Question

Find the real solutions, if any, of each equation. $$ \sqrt[4]{5 x^{2}-6}=x $$

Short answer

The real solutions are \ x = \pm \sqrt{2} \ and \ x = \pm \sqrt{3}.

Step-by-step solution

Understanding the Equation

We have the equation \[ \sqrt[4]{5x^2 - 6} = x \]. We are looking for values of x that satisfy this equation.

Eliminate the Fourth Root

To eliminate the fourth root, raise both sides of the equation to the fourth power: \[ \big(\sqrt[4]{5x^2 - 6}\big)^4 = x^4 \]. This simplifies to: \[ 5x^2 - 6 = x^4 \].

Rearrange the Equation

Move all terms to one side of the equation to set it equal to zero: \[ x^4 - 5x^2 + 6 = 0 \].

Substitute to Simplify

Let \[ y = x^2 \]. Then the equation becomes a quadratic in y: \[ y^2 - 5y + 6 = 0 \].

Solve the Quadratic Equation

Solve the quadratic equation \[ y^2 - 5y + 6 = 0 \] using factoring: \[ (y - 2)(y - 3) = 0 \]. The solutions are \[ y = 2 \] and \[ y = 3 \].

Back-Substitute x

Since \[ y = x^2 \], we have \[ x^2 = 2 \] and \[ x^2 = 3 \]. Solving for x, we get \[ x = \pm \sqrt{2} \] and \[ x = \pm \sqrt{3} \].

Verify Solutions

Verify that all four solutions satisfy the original equation. Plugging them back into the original equation confirms that \[ x = \sqrt{2}, \ - \sqrt{2}, \sqrt{3}, \ - \sqrt{3} \] are indeed solutions.

Key concepts

fourth roots

When you encounter a fourth root in an equation, it's useful to understand what this mathematical operation means.
The fourth root of a number is a value that, when raised to the power of four, yields the original number.
For example, the fourth root of 16 is 2 because 2 to the power of 4 is 16.
In the given equation \(\frac{1}{4}\big(5 x^2 - 6)=x\), the fourth root involves a little more complexity since it's nested within other algebraic terms.
It is also important to remember that raising both sides of an equation to an even power, such as four, can introduce extraneous solutions, so you must verify your solutions at the end.

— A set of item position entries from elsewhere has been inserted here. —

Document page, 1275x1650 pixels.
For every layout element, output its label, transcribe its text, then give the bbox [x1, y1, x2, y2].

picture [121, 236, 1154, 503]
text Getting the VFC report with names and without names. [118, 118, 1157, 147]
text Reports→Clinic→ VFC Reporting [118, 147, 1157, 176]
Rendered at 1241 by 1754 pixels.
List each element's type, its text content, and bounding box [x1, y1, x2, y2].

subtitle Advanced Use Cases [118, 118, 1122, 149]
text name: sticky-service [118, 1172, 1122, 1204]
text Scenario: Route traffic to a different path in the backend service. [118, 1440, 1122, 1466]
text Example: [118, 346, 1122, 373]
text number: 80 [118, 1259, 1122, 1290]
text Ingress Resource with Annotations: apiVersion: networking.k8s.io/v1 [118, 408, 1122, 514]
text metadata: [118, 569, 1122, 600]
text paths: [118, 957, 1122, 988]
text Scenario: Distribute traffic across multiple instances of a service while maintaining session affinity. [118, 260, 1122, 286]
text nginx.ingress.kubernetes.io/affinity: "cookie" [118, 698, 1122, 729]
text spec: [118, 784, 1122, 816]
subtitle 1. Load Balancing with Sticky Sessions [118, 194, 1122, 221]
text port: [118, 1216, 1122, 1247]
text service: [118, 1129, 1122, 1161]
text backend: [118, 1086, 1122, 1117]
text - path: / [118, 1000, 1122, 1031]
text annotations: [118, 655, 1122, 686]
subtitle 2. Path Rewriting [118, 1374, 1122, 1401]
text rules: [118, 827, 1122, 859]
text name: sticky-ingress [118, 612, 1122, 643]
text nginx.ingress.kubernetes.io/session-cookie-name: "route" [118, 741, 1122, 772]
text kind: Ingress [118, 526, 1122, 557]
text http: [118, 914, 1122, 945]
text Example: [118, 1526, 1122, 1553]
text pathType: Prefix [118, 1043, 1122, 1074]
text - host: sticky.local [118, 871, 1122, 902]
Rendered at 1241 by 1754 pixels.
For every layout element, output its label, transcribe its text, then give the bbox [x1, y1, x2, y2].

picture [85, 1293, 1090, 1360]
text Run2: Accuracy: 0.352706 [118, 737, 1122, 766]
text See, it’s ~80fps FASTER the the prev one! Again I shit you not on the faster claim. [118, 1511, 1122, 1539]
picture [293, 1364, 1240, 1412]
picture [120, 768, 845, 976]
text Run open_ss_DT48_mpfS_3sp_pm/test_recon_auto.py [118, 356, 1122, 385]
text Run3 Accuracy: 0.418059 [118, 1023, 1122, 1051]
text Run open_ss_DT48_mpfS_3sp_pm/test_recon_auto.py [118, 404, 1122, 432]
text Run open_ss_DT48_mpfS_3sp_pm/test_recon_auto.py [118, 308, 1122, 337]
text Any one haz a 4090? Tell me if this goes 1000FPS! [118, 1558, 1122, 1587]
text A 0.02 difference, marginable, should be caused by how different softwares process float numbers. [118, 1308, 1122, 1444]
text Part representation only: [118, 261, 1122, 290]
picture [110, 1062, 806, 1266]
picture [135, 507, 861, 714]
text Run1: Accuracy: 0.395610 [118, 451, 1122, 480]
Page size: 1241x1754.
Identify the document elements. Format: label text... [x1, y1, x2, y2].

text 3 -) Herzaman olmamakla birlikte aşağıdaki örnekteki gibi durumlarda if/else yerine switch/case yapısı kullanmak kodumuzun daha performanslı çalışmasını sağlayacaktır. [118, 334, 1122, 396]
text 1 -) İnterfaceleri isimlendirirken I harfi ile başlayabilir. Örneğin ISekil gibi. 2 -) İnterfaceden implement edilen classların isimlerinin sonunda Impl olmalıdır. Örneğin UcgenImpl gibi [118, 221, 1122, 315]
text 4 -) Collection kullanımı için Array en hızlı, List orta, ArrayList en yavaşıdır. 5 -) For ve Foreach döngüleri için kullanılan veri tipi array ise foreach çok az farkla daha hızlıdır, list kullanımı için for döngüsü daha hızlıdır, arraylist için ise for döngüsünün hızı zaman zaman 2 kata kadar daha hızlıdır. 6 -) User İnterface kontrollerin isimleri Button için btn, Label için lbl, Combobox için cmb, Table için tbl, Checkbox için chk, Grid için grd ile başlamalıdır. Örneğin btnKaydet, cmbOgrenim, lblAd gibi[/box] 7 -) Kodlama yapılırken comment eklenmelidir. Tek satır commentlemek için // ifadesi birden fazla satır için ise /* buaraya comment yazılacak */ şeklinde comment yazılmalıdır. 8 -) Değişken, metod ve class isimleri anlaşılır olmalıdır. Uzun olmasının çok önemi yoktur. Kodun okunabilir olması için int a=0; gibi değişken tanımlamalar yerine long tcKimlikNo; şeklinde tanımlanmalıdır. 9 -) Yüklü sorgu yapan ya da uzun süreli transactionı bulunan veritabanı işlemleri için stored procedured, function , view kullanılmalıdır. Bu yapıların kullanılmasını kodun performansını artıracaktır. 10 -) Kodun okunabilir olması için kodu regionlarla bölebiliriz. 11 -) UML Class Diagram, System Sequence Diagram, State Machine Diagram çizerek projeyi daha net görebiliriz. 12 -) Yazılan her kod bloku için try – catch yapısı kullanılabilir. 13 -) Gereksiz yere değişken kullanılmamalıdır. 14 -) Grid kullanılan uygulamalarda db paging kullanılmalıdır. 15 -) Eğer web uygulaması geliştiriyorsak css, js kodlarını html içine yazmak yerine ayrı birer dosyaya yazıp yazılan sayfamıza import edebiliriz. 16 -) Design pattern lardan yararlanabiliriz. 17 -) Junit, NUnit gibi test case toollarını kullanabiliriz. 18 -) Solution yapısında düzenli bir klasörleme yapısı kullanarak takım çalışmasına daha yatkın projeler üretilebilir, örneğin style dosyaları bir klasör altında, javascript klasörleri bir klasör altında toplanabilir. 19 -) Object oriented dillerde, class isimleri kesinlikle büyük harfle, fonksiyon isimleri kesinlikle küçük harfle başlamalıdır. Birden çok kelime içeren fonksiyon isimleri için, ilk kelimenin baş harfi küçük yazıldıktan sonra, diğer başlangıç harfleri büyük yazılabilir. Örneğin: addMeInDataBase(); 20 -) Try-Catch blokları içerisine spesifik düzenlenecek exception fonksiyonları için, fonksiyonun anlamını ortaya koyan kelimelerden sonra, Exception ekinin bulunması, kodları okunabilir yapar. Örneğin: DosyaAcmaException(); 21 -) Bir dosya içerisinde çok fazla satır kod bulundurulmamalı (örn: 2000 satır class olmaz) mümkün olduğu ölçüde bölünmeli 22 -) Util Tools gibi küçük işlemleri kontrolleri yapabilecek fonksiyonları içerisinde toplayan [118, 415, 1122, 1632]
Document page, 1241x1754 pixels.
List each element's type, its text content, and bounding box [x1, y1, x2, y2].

solving quadratic equations

After simplifying the initial equation, we end up with \(5x^2 - 6 = x^4\), which, after some rearrangement, looks like \(x^4 - 5x^2 + 6 = 0\).
This is a higher-degree polynomial, but we can lower its degree by substituting \(y = x^2\).
The transformed equation \(y^2 - 5y + 6 = 0\) is a quadratic equation that we can solve using factoring, the quadratic formula, or completing the square.
Here, it's easier to factor: \((y - 2)(y - 3) = 0\).
Solving this, we find \(y = 2\) and \(y = 3\).
To go back to terms involving \(x\), remember that \(y = x^2\), so we find \(x^2 = 2\) and \(x^2 = 3\).

substitution method

The substitution method is a very useful algebraic strategy, especially when dealing with non-linear equations.
In the context of our problem, the substitution \(y = x^2\) turns a complicated polynomial equation into a simpler quadratic equation.
This simplification works wonders because quadratic equations are typically easier to solve.
Once you solve for \(y\), which represents \(x^2\), you can easily back-substitute to find values for \(x\).
It is crucial to remember to substitute back and check each solution within the context of the original equation, ensuring no extraneous solutions have been introduced.